● **Your objective**
Among the records that follow, count the lines where "assets" appears, and state the count by itself.

● **Input data**
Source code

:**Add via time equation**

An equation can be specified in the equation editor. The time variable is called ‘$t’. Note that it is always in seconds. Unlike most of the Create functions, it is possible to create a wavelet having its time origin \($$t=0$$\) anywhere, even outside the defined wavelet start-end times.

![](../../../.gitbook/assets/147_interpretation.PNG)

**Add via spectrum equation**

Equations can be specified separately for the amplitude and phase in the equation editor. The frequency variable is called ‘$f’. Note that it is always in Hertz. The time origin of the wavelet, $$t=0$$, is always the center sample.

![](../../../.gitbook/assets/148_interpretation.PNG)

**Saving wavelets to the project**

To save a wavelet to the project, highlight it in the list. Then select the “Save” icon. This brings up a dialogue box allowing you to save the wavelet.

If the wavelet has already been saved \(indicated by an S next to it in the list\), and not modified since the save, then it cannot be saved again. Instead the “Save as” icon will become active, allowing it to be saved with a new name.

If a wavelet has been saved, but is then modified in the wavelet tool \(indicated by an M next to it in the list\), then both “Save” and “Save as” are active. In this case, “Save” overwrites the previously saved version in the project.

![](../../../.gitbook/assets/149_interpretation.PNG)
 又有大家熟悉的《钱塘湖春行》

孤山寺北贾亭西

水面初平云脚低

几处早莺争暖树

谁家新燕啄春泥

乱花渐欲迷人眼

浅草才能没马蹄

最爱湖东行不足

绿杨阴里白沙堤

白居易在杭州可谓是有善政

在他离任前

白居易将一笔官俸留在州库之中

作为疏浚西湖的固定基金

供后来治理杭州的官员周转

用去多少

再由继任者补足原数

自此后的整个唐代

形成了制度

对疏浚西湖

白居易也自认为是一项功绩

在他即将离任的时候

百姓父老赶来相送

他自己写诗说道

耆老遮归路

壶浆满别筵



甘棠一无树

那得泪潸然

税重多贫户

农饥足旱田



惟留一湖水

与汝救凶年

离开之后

● **Solution for this task**
3